The two babies are about 2.5 months old, one doeling, one wether, and are NOT tame at all.

How do we make friends?

I need to start milking ASAP (to try to get the dry one back in milk) and I need to get the babies off the other doe and start milking her.


----------



## KW Farms (Jun 21, 2008)

Some type of sweet grain, raisins, cut up apples, etc. Sit in the pen, wait for them to come to you and give them some treats and slowly, gently pet them. Don't chase them or trap to catch them or they will start to shy away quickly. Let the does come to you and they will soon learn that you are safe to come to.


----------



## toth boer goats (Jul 20, 2008)

It takes time... sit in a chair and have treats...grain or hay....
with time... they will walk up to you for the treats ect...talk to them in a soft voice and move slowly ...try to scratch between their horns they love it.... and will come back for more...

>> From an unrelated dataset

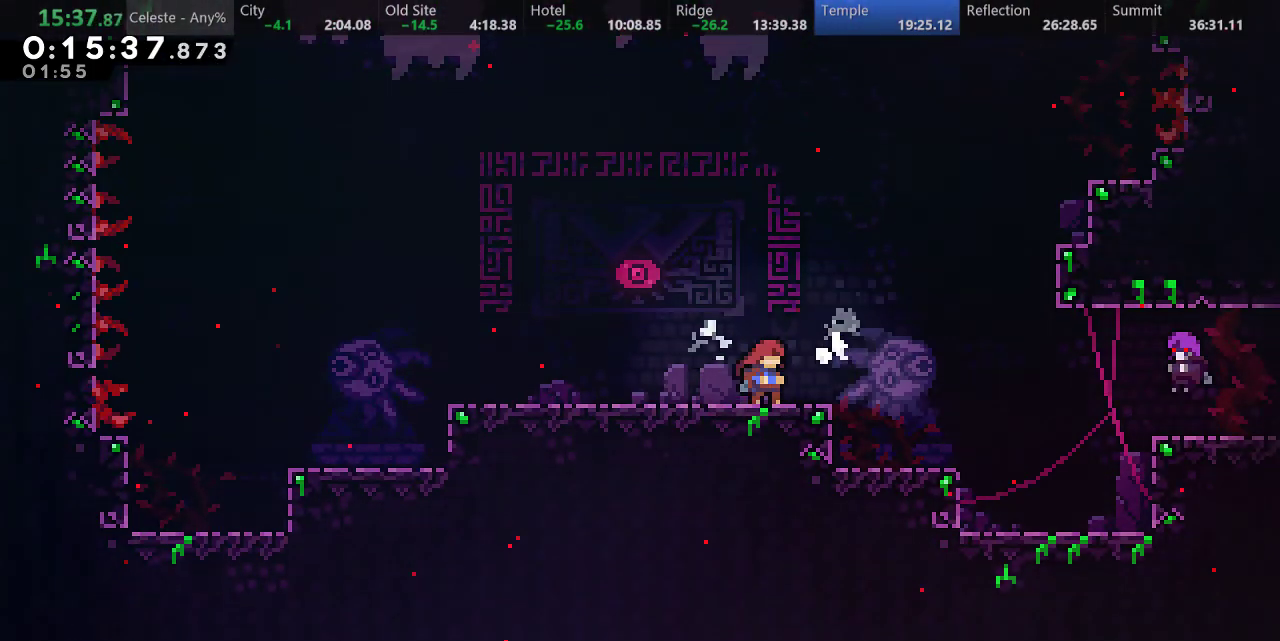
{"keys": ["down", "right"], "events": [[167, "s", "down"], [317, "d", "down"], [400, "s", "up"], [433, "d", "up"]]}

or if you want to achieve this quicker....you can tie them up with a dog collar and rope or something that won't choke them... and scratch them....between the horns first...I always find that is the favorite spot ... when they start liking that...give them treats.....talk to them in a soft voice.... do this daily for say 15 minutes at a time.....if you can walk them around on the rope ...take them for a browsing walk ..let them nibble on leaves ect....and then... eventually you can pet them on the neck and so on.... :wink:


----------



## glenolam (Jul 20, 2010)

KW and toth gave great pointers.

It's just going to take time. With some goats, they become your best friend the minute they step foot at your house. Others, not so much.

As for the one you want to try getting back into milk - it might be hard if she's really skiddish. You need to remain calm when handling her and not let her think you're worried about her being scared of you. She'll read your body language and probaly not give you any milk because she won't trust you. You may or may not be able to bring her back into milk, but you could try it for a week or two and see how she does - if she starts to get really stressed, I'd just give it up for this year.

Good luck!


----------



## Catalytic (Jun 8, 2011)

Thanks for all the suggestions!

If I "chase" or corner the one doe to put the collar on her, am I going to cause irreparable damage? I think my collars may be too large, I bought them from Jeffers and they're "nanny" collars, but they look huge compared to the goats LOL.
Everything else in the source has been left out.